TASK DETAILS ▸
In the entries below, work out how many lines include "Example", and write only that number.

DATA SHOWN ▸

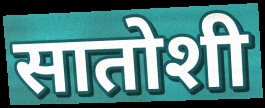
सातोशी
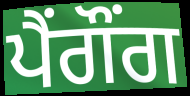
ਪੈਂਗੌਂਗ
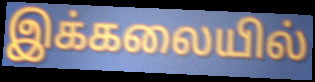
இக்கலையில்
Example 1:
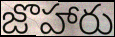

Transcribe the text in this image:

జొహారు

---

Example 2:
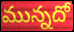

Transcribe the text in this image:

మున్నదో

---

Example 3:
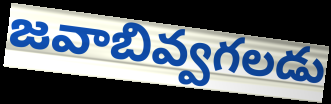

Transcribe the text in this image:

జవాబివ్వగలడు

---

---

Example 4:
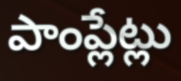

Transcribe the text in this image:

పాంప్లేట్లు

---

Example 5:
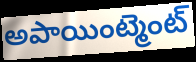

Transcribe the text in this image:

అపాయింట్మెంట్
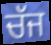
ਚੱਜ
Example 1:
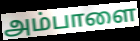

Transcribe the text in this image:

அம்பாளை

YOUR RESPONSE ▸
6